__Texte proposé__:
╔══
Appel aux dons vendredi 19 avril 2024



https://www.lesclesdumoyenorient.com/2837



Décryptage de l'actualité au Moyen-Orient

Plus de 3000 articles publiés depuis juin 2010

vendredi 19 avril 2024
inscription nl


Accueil / Actualités / Analyses de l’actualité

En lien avec l’actualité politique en Egypte : réformer la Constitution égyptienne ?

Par Claire Pilidjian
Publié le 13/02/2019 • modifié le 22/04/2020 • Durée de lecture : 9 minutes

A picture taken on February 13, 2019 shows members of the Egyptian parliament attending a plenary session held to deliberate the proposed constitutional amendments that will increase the country’s President term in office from four to six years, in the capital Cairo.

STRINGER / AFP

Les premiers pas du constitutionnalisme égyptien

La première expérience constitutionnelle de l’Egypte date de 1923, alors que le pays tente de s’inscrire dans un processus de sortie de l’influence britannique – sans toutefois y parvenir entièrement. Le mouvement général de mécontentement qui agite le pays au lendemain de la Première Guerre mondiale pousse les Britanniques à mettre fin au protectorat exercé sur le pays depuis 1914 (bien qu’ils le contrôlent en réalité depuis 1882). Pourtant, ce n’est qu’une « indépendance en trompe-l’œil » (1), pour reprendre l’expression d’Anne-Claire de Gayffier-Bonneville, qui est accordée au peuple égyptien, puisque le Royaume-Uni conserve ses droits sur plusieurs domaines de la vie politique égyptienne et que la présence britannique est maintenue dans la vallée du Nil.

Malgré ces limites, le sultanat d’Egypte se transforme en une monarchie constitutionnelle, dominée par le roi Fouad. Le Wafd (2), acteur majeur de l’indépendance égyptienne, réclame l’élection d’une assemblée constituante afin de rédiger la Constitution du nouveau régime. Mais c’est un comité dont les membres sont nommés par le chef du gouvernement, le Premier ministre Abd al-Khâliq Tharwat, qui s’en voit chargé. Les aspirations libérales du Wafd sont de toute façon freinées par les Britanniques comme par le roi Fouad ; les premiers s’autorisent un droit de regard sur la rédaction du texte, et n’hésitent pas à menacer le roi de le déposer s’il autorise une Constitution trop libérale ; le second, réputé pour son caractère autoritaire, est dans le principe opposé à l’idée de constitution et cherche à s’octroyer le maximum de pouvoir tout en réduisant celui du Parlement.

Le contexte d’adoption de cette Constitution est donc très particulier, et cette dernière, issue de forces antagonistes qui s’entendent pourtant : d’une part, la Constitution est vue comme un moyen d’affirmer l’indépendance de l’Egypte par rapport aux Britanniques ; d’autre part, le Royaume-Uni s’y montre plutôt favorable car la mise en place d’une monarchie constitutionnelle apparaît comme la meilleure solution pour garder la main sur le pays.
╚══
__Complétez ce qui suit__:
1) D'après l'article sur la Constitution égyptienne, qui nomme les membres du comité chargé de rédiger la Constitution du nouveau régime ?
2) Recopiez, s'il vous plaît, le passage de l'article sur la Constitution égyptienne qui s'ouvre sur les mots contenant « Accueil / Actualités » et se ferme sur « the capital Cairo. ».

__Données fournies__:
╔══
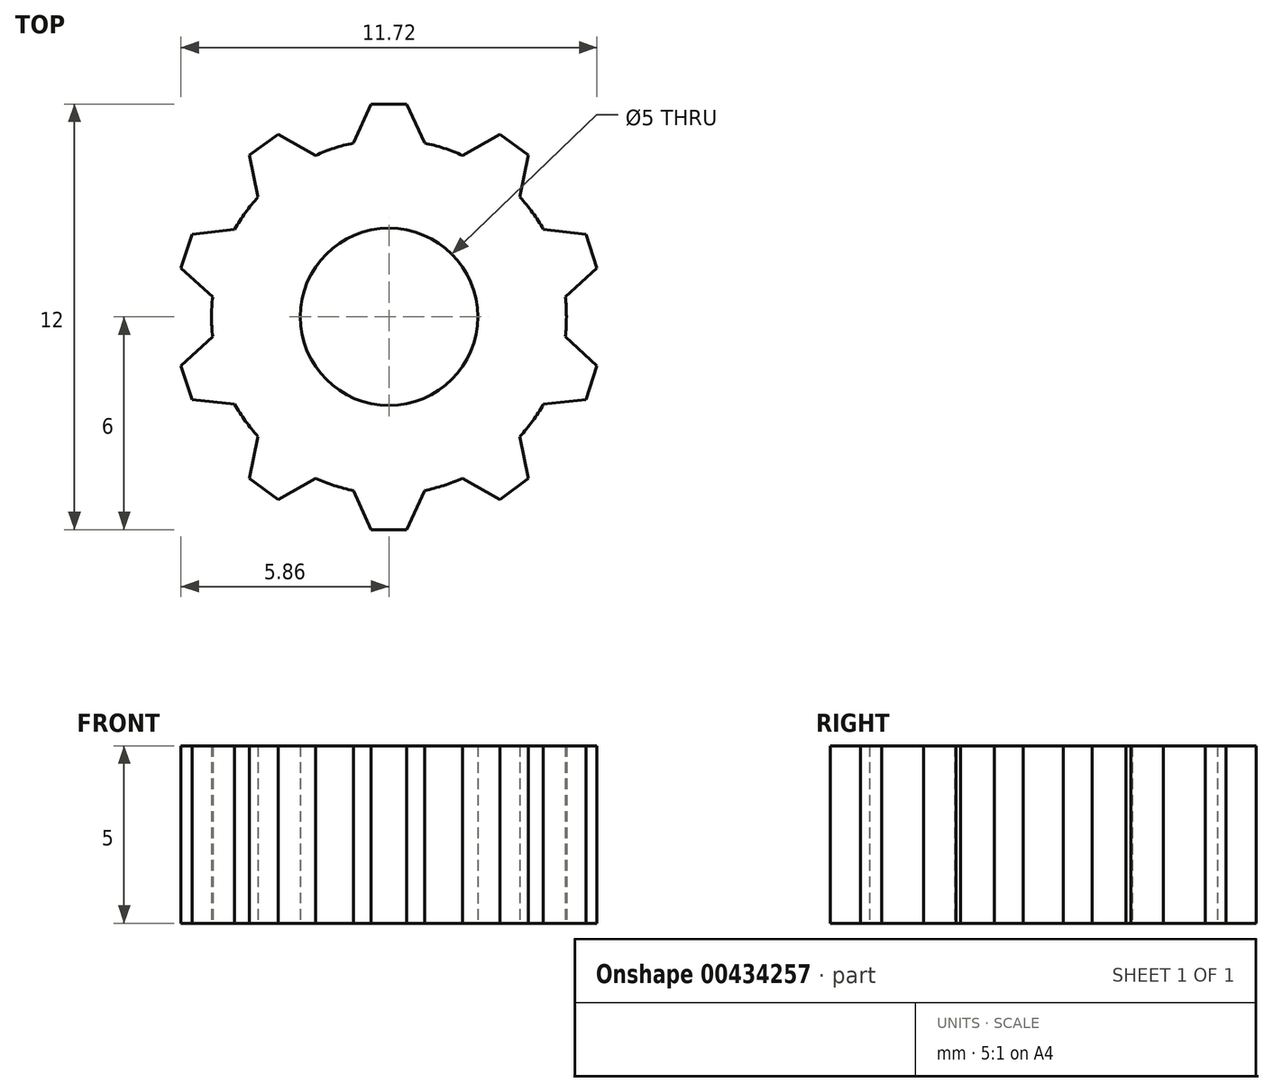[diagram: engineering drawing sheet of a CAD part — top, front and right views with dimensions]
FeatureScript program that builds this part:
annotation { "Feature Type Name" : "Feature", "Feature Type Description" : "" }
export const myFeature = defineFeature(function(context is Context, id is Id, definition is map)
    precondition{}
    {
        {
            var Q0;
            Q0=qCreatedBy(makeId("Top.planeOp"),FACE);
            var sketch = newSketch(context, id + "F0", { "sketchPlane" : qUnion([Q0])});
            skArc(sketch, "E0", {"start": v(-4.97, 0.56) * mm, "mid": v(-5, 0) * mm, "end": v(-4.97, -0.56) * mm});
            skLineSegment(sketch, "E1", {"start": v(1, 6) * mm, "end": v(1, 4.9) * mm, "construction": true});
            skLineSegment(sketch, "E2.MirrorCS", {"start": v(-1, 6) * mm, "end": v(-1, 4.9) * mm, "construction": true});
            skLineSegment(sketch, "E3", {"start": v(-1, 4.9) * mm, "end": v(-0.5, 6) * mm});
            skLineSegment(sketch, "E4", {"start": v(-0.5, 6) * mm, "end": v(0.5, 6) * mm});
            skLineSegment(sketch, "E5", {"start": v(0.5, 6) * mm, "end": v(1, 4.9) * mm});
            skLineSegment(sketch, "E6.1.0", {"start": v(-3.69, 3.38) * mm, "end": v(-3.93, 4.56) * mm});
            skLineSegment(sketch, "E6.1.1", {"start": v(-3.93, 4.56) * mm, "end": v(-3.12, 5.15) * mm});
            skLineSegment(sketch, "E6.1.2", {"start": v(-3.12, 5.15) * mm, "end": v(-2.07, 4.55) * mm});
            skLineSegment(sketch, "E6.2.0", {"start": v(-4.97, 0.56) * mm, "end": v(-5.86, 1.38) * mm});
            skLineSegment(sketch, "E6.2.1", {"start": v(-5.86, 1.38) * mm, "end": v(-5.55, 2.33) * mm});
            skLineSegment(sketch, "E6.2.2", {"start": v(-5.55, 2.33) * mm, "end": v(-4.35, 2.46) * mm});
            skLineSegment(sketch, "E6.3.0", {"start": v(-4.35, -2.46) * mm, "end": v(-5.55, -2.33) * mm});
            skLineSegment(sketch, "E6.3.1", {"start": v(-5.55, -2.33) * mm, "end": v(-5.86, -1.38) * mm});
            skLineSegment(sketch, "E6.3.2", {"start": v(-5.86, -1.38) * mm, "end": v(-4.97, -0.56) * mm});
            skLineSegment(sketch, "E6.4.0", {"start": v(-2.07, -4.55) * mm, "end": v(-3.12, -5.15) * mm});
            skLineSegment(sketch, "E6.4.1", {"start": v(-3.12, -5.15) * mm, "end": v(-3.93, -4.56) * mm});
            skLineSegment(sketch, "E6.4.2", {"start": v(-3.93, -4.56) * mm, "end": v(-3.69, -3.38) * mm});
            skLineSegment(sketch, "E6.5.0", {"start": v(1, -4.9) * mm, "end": v(0.5, -6) * mm});
            skLineSegment(sketch, "E6.5.1", {"start": v(0.5, -6) * mm, "end": v(-0.5, -6) * mm});
            skLineSegment(sketch, "E6.5.2", {"start": v(-0.5, -6) * mm, "end": v(-1, -4.9) * mm});
            skLineSegment(sketch, "E6.6.0", {"start": v(3.69, -3.38) * mm, "end": v(3.93, -4.56) * mm});
            skLineSegment(sketch, "E6.6.1", {"start": v(3.93, -4.56) * mm, "end": v(3.12, -5.15) * mm});
            skLineSegment(sketch, "E6.6.2", {"start": v(3.12, -5.15) * mm, "end": v(2.07, -4.55) * mm});
            skLineSegment(sketch, "E6.7.0", {"start": v(4.97, -0.56) * mm, "end": v(5.86, -1.38) * mm});
            skLineSegment(sketch, "E6.7.1", {"start": v(5.86, -1.38) * mm, "end": v(5.55, -2.33) * mm});
            skLineSegment(sketch, "E6.7.2", {"start": v(5.55, -2.33) * mm, "end": v(4.35, -2.46) * mm});
            skLineSegment(sketch, "E6.8.0", {"start": v(4.35, 2.46) * mm, "end": v(5.55, 2.33) * mm});
            skLineSegment(sketch, "E6.8.1", {"start": v(5.55, 2.33) * mm, "end": v(5.86, 1.38) * mm});
            skLineSegment(sketch, "E6.8.2", {"start": v(5.86, 1.38) * mm, "end": v(4.97, 0.56) * mm});
            skLineSegment(sketch, "E6.9.0", {"start": v(2.07, 4.55) * mm, "end": v(3.12, 5.15) * mm});
            skLineSegment(sketch, "E6.9.1", {"start": v(3.12, 5.15) * mm, "end": v(3.93, 4.56) * mm});
            skLineSegment(sketch, "E6.9.2", {"start": v(3.93, 4.56) * mm, "end": v(3.69, 3.38) * mm});
            skArc(sketch, "E7.trimOffspring", {"start": v(-3.69, 3.38) * mm, "mid": v(-4.05, 2.94) * mm, "end": v(-4.35, 2.46) * mm});
            skArc(sketch, "E8.trimOffspring", {"start": v(-1, 4.9) * mm, "mid": v(-1.55, 4.76) * mm, "end": v(-2.07, 4.55) * mm});
            skArc(sketch, "E9.trimOffspring", {"start": v(2.07, 4.55) * mm, "mid": v(1.55, 4.76) * mm, "end": v(1, 4.9) * mm});
            skArc(sketch, "E10.trimOffspring", {"start": v(4.35, 2.46) * mm, "mid": v(4.05, 2.94) * mm, "end": v(3.69, 3.38) * mm});
            skArc(sketch, "E11.trimOffspring", {"start": v(4.97, -0.56) * mm, "mid": v(5, 0) * mm, "end": v(4.97, 0.56) * mm});
            skArc(sketch, "E12.trimOffspring", {"start": v(3.69, -3.38) * mm, "mid": v(4.05, -2.94) * mm, "end": v(4.35, -2.46) * mm});
            skArc(sketch, "E13.trimOffspring", {"start": v(1, -4.9) * mm, "mid": v(1.55, -4.76) * mm, "end": v(2.07, -4.55) * mm});
            skArc(sketch, "E14.trimOffspring", {"start": v(-2.07, -4.55) * mm, "mid": v(-1.55, -4.76) * mm, "end": v(-1, -4.9) * mm});
            skArc(sketch, "E15.trimOffspring", {"start": v(-4.35, -2.46) * mm, "mid": v(-4.05, -2.94) * mm, "end": v(-3.69, -3.38) * mm});
            skCircle(sketch, "E16", {"center": v(0, 0) * mm, "radius": 2.5 * mm});
            skSolve(sketch);
        }
        {
            var Q0;
            Q0=makeQuery(id+"F0.imprint","IMPRINT",FACE,{"disambiguationData":[TD([[makeQuery(id+"F0.imprint","IMPRINT",EDGE,{"derivedFrom":sQuery(id+"F0.wireOp",EDGE,"E0")}),1.0]])]});
            extrude(context, id + "F1", {"entities" : qUnion([Q0]), "depth" : 5 * mm});
        }
    });
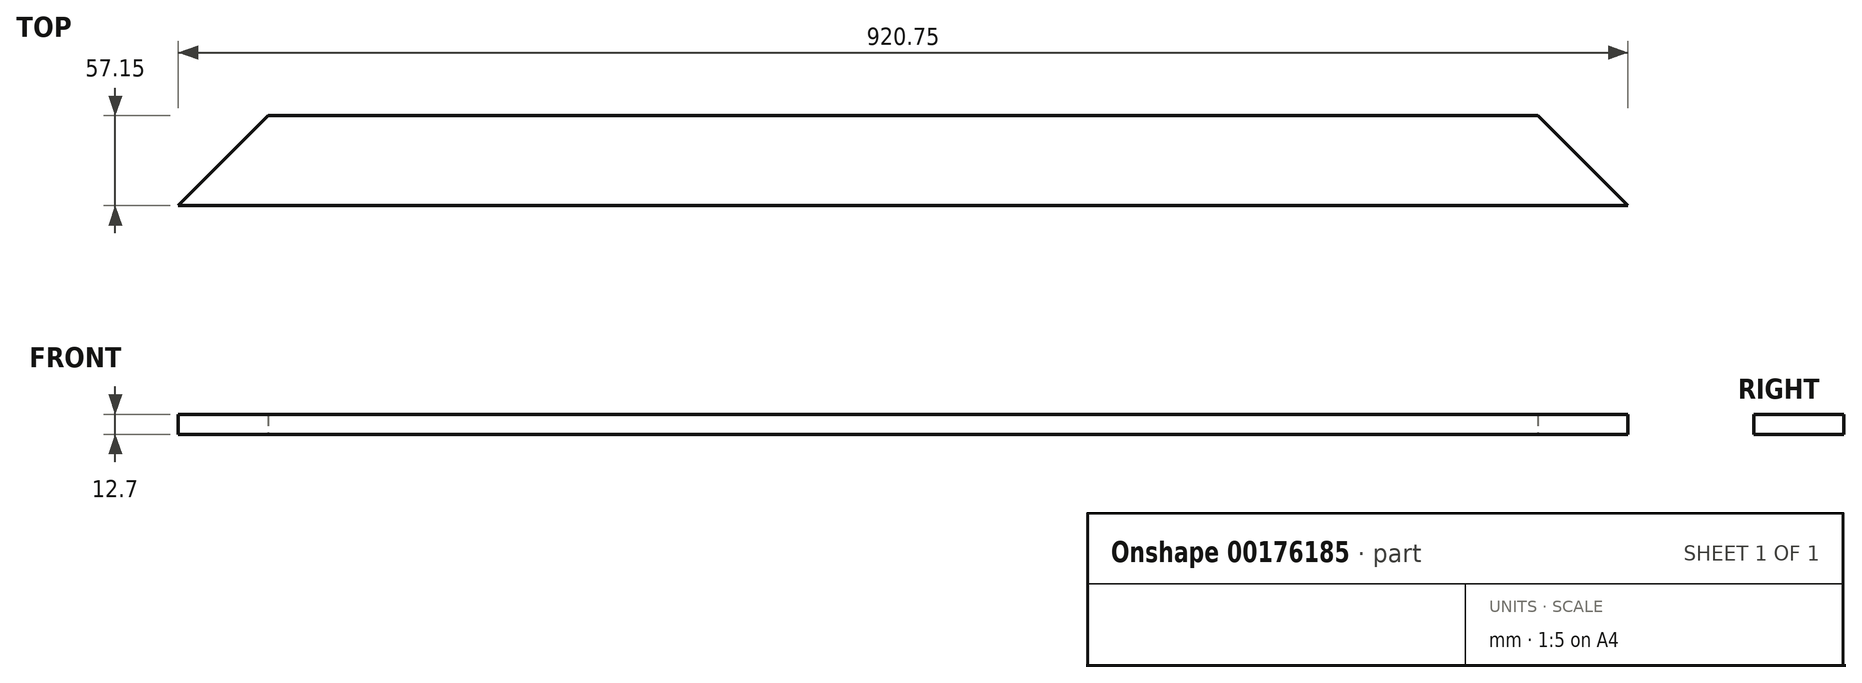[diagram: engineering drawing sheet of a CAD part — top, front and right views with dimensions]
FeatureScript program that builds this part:
annotation { "Feature Type Name" : "Feature", "Feature Type Description" : "" }
export const myFeature = defineFeature(function(context is Context, id is Id, definition is map)
    precondition{}
    {
        {
            var Q0;
            Q0=qCreatedBy(makeId("Top.planeOp"),FACE);
            var sketch = newSketch(context, id + "F0", { "sketchPlane" : qUnion([Q0])});
            skLineSegment(sketch, "E0.bottom", {"start": v(0, 0) * mm, "end": v(920.75, 0) * mm});
            skLineSegment(sketch, "E0.top", {"start": v(57.15, 57.15) * mm, "end": v(863.6, 57.15) * mm});
            skLineSegment(sketch, "E1", {"start": v(0, 0) * mm, "end": v(57.15, 57.15) * mm});
            skLineSegment(sketch, "E2", {"start": v(920.75, 0) * mm, "end": v(863.6, 57.15) * mm});
            skSolve(sketch);
        }
        {
            var Q0;
            Q0=makeQuery(id+"F0.imprint","IMPRINT",FACE,{"disambiguationData":[TD([[makeQuery(id+"F0.imprint","IMPRINT",EDGE,{"derivedFrom":sQuery(id+"F0.wireOp",EDGE,"E0.bottom")}),1.0]])]});
            extrude(context, id + "F1", {"entities" : qUnion([Q0]), "depth" : 12.7 * mm});
        }
    });
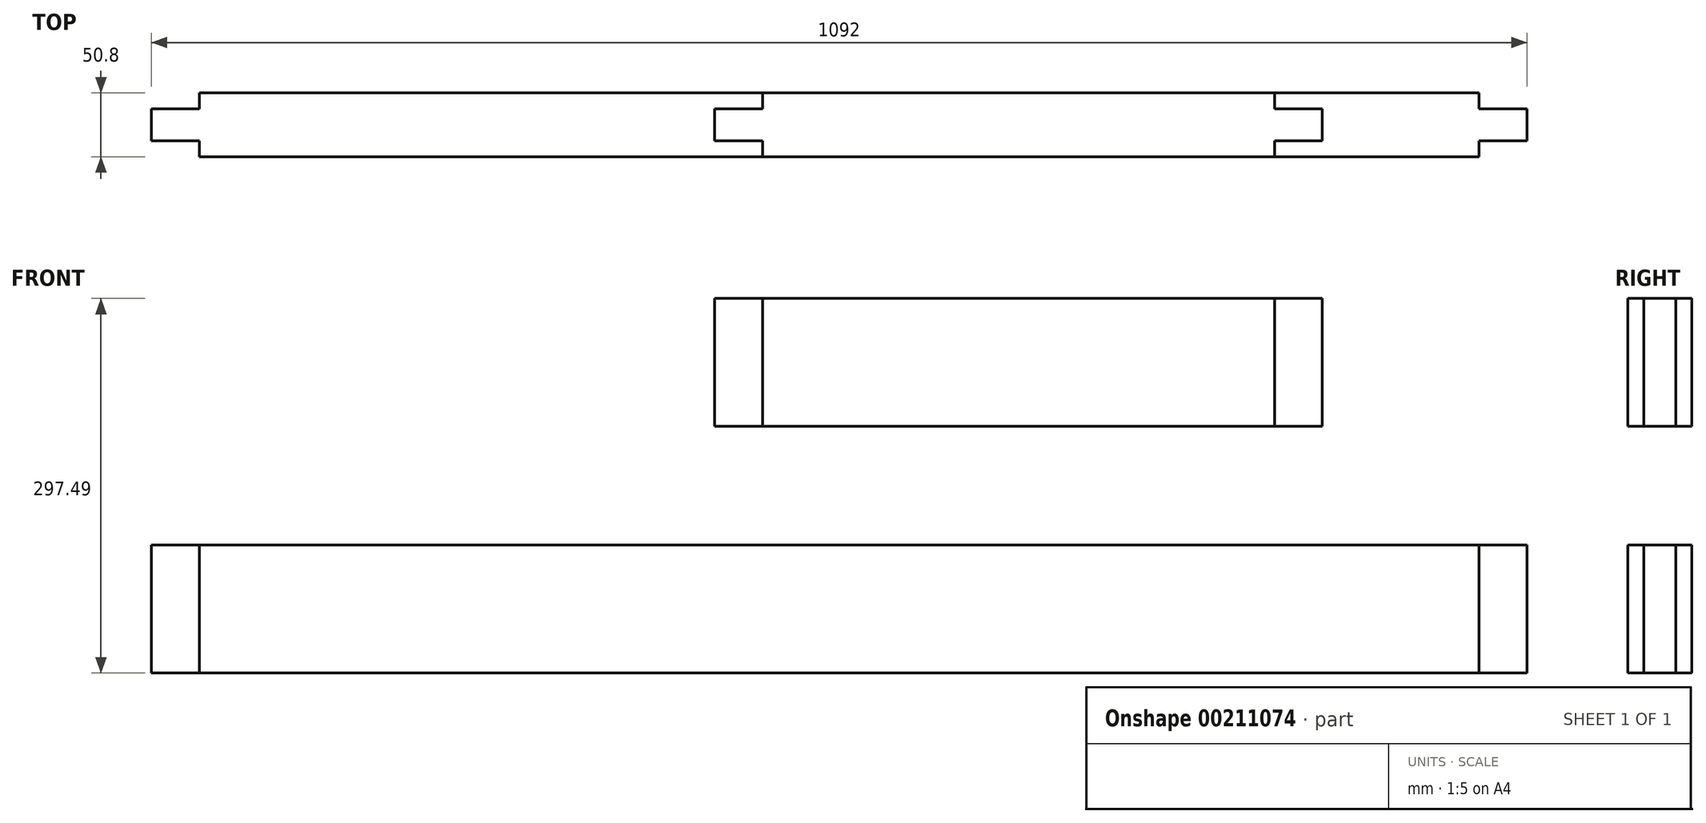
╚══
__Réponses fournies__:
1) Le chef du gouvernement, le Premier ministre Abd al-Khâliq Tharwat.

2)
Accueil / Actualités / Analyses de l’actualité

En lien avec l’actualité politique en Egypte : réformer la Constitution égyptienne ?

Par Claire Pilidjian
Publié le 13/02/2019 • modifié le 22/04/2020 • Durée de lecture : 9 minutes

A picture taken on February 13, 2019 shows members of the Egyptian parliament attending a plenary session held to deliberate the proposed constitutional amendments that will increase the country’s President term in office from four to six years, in the capital Cairo.